Record set:
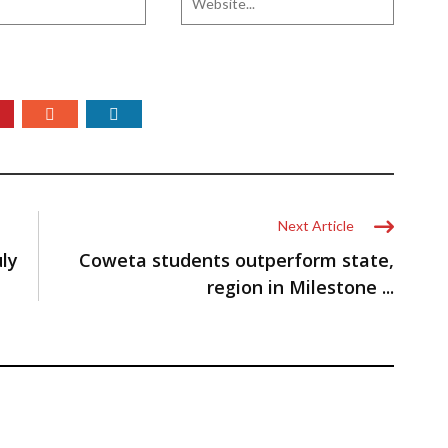
Next Article
uly
Coweta students outperform state,
region in Milestone ...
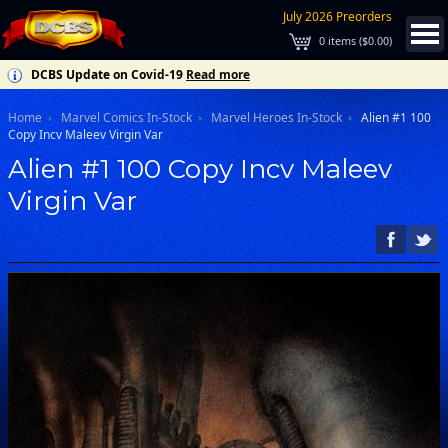
July 2026 Preorders
0
items (
$0.00
)
DCBS Update on Covid-19
Read more
Home
Marvel Comics In-Stock
Marvel Heroes In-Stock
Alien #1 100
Copy Incv Maleev Virgin Var
Alien #1 100 Copy Incv Maleev
Virgin Var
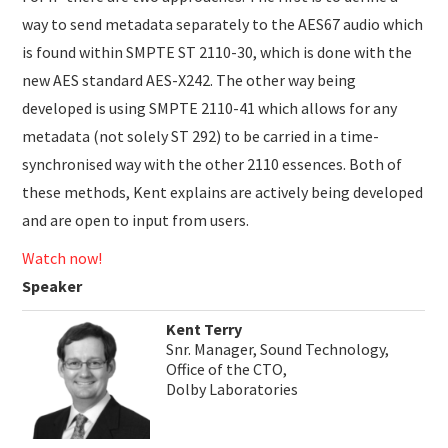
way to send metadata separately to the AES67 audio which
is found within SMPTE ST 2110-30, which is done with the
new AES standard AES-X242. The other way being
developed is using SMPTE 2110-41 which allows for any
metadata (not solely ST 292) to be carried in a time-
synchronised way with the other 2110 essences. Both of
these methods, Kent explains are actively being developed
and are open to input from users.
Watch now!
Speaker
Kent Terry
Snr. Manager, Sound Technology,
Office of the CTO,
Dolby Laboratories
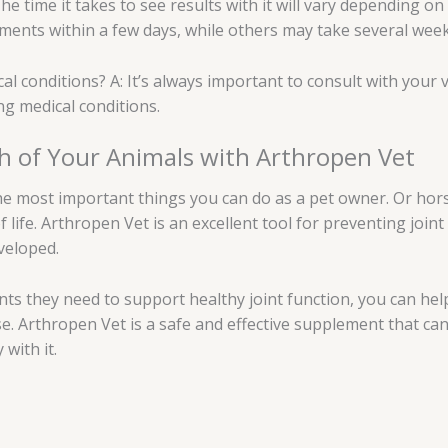
The time it takes to see results with it will vary depending on
ents within a few days, while others may take several week
cal conditions? A: It’s always important to consult with your
ng medical conditions.
th of Your Animals with Arthropen Vet
the most important things you can do as a pet owner. Or hors
f life. Arthropen Vet is an excellent tool for preventing join
veloped.
nts they need to support healthy joint function, you can help
e. Arthropen Vet is a safe and effective supplement that can
with it.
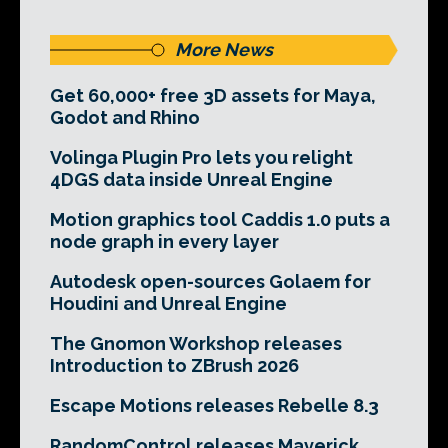
More News
Get 60,000+ free 3D assets for Maya,
Godot and Rhino
Volinga Plugin Pro lets you relight
4DGS data inside Unreal Engine
Motion graphics tool Caddis 1.0 puts a
node graph in every layer
Autodesk open-sources Golaem for
Houdini and Unreal Engine
The Gnomon Workshop releases
Introduction to ZBrush 2026
Escape Motions releases Rebelle 8.3
RandomControl releases Maverick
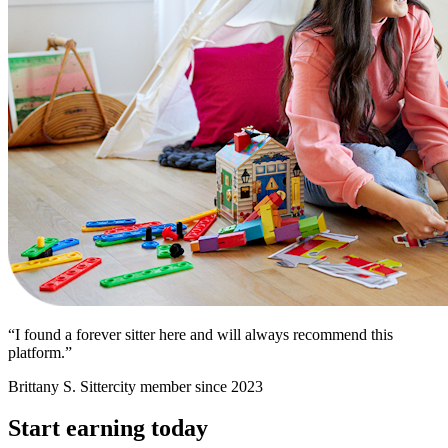
“I found a forever sitter here and will always recommend this
platform.”
Brittany S.
Sittercity member since 2023
Start earning today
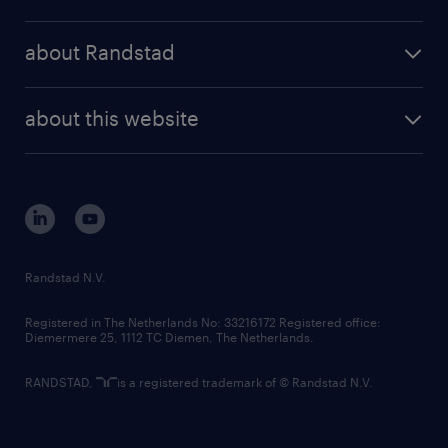
results and reports
randstad operational
press releases
randstad share
randstad professional
about Randstad
news and events
investor contacts
randstad enterprise
company profile
future of work
randstad digital
about this website
sustainability
tech suite
disclaimer
equity, diversity, inclusion and belonging
contact us
corporate governance
randstad innovation fund
country websites
Randstad N.V.
contact us
Registered in The Netherlands No: 33216172 Registered office:
Diemermere 25, 1112 TC Diemen, The Netherlands.
RANDSTAD,
is a registered trademark of © Randstad N.V.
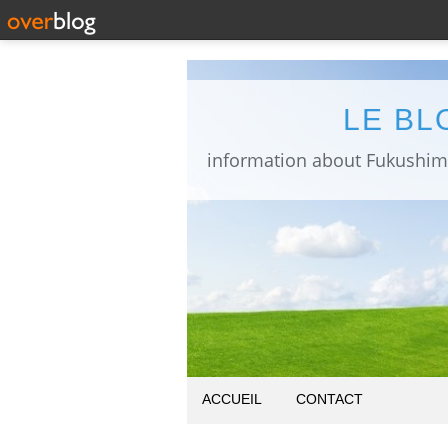
LE BL
ACCUEIL
CONTACT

Exercise objective: Convert the text read from the pictures above into a Markdown table with the columns "Row" and "Line", numbering the lines consecutively from 1 and skipping any blank ones. Leave the pictures out of the answer.

Worked solution:
| Row | Line |
|---|---|
| 1 | Next Article |
| 2 | uly |
| 3 | Coweta students outperform state, |
| 4 | region in Milestone ... |
| 5 | July 2026 Preorders |
| 6 | 0 |
| 7 | items ( |
| 8 | $0.00 |
| 9 | ) |
| 10 | DCBS Update on Covid-19 |
| 11 | Read more |
| 12 | Home |
| 13 | Marvel Comics In-Stock |
| 14 | Marvel Heroes In-Stock |
| 15 | Alien #1 100 |
| 16 | Copy Incv Maleev Virgin Var |
| 17 | Alien #1 100 Copy Incv Maleev |
| 18 | Virgin Var |
| 19 | way to send metadata separately to the AES67 audio which |
| 20 | is found within SMPTE ST 2110-30, which is done with the |
| 21 | new AES standard AES-X242. The other way being |
| 22 | developed is using SMPTE 2110-41 which allows for any |
| 23 | metadata (not solely ST 292) to be carried in a time- |
| 24 | synchronised way with the other 2110 essences. Both of |
| 25 | these methods, Kent explains are actively being developed |
| 26 | and are open to input from users. |
| 27 | Watch now! |
| 28 | Speaker |
| 29 | Kent Terry |
| 30 | Snr. Manager, Sound Technology, |
| 31 | Office of the CTO, |
| 32 | Dolby Laboratories |
| 33 | The time it takes to see results with it will vary depending on |
| 34 | ents within a few days, while others may take several week |
| 35 | cal conditions? A: It’s always important to consult with your |
| 36 | ng medical conditions. |
| 37 | th of Your Animals with Arthropen Vet |
| 38 | the most important things you can do as a pet owner. Or hors |
| 39 | f life. Arthropen Vet is an excellent tool for preventing join |
| 40 | veloped. |
| 41 | nts they need to support healthy joint function, you can help |
| 42 | e. Arthropen Vet is a safe and effective supplement that can |
| 43 | with it. |
| 44 | More News |
| 45 | Get 60,000+ free 3D assets for Maya, |
| 46 | Godot and Rhino |
| 47 | Volinga Plugin Pro lets you relight |
| 48 | 4DGS data inside Unreal Engine |
| 49 | Motion graphics tool Caddis 1.0 puts a |
| 50 | node graph in every layer |
| 51 | Autodesk open-sources Golaem for |
| 52 | Houdini and Unreal Engine |
| 53 | The Gnomon Workshop releases |
| 54 | Introduction to ZBrush 2026 |
| 55 | Escape Motions releases Rebelle 8.3 |
| 56 | RandomControl releases Maverick |
| 57 | “I found a forever sitter here and will always recommend this |
| 58 | platform.” |
| 59 | Brittany S. |
| 60 | Sittercity member since 2023 |
| 61 | Start earning today |
| 62 | results and reports |
| 63 | randstad operational |
| 64 | press releases |
| 65 | randstad share |
| 66 | randstad professional |
| 67 | about Randstad |
| 68 | news and events |
| 69 | investor contacts |
| 70 | randstad enterprise |
| 71 | company profile |
| 72 | future of work |
| 73 | randstad digital |
| 74 | about this website |
| 75 | sustainability |
| 76 | tech suite |
| 77 | disclaimer |
| 78 | equity, diversity, inclusion and belonging |
| 79 | contact us |
| 80 | corporate governance |
| 81 | randstad innovation fund |
| 82 | country websites |
| 83 | Randstad N.V. |
| 84 | contact us |
| 85 | Registered in The Netherlands No: 33216172 Registered office: |
| 86 | Diemermere 25, 1112 TC Diemen, The Netherlands. |
| 87 | RANDSTAD, |
| 88 | is a registered trademark of © Randstad N.V. |
| 89 | LE BL |
| 90 | ACCUEIL |
| 91 | CONTACT |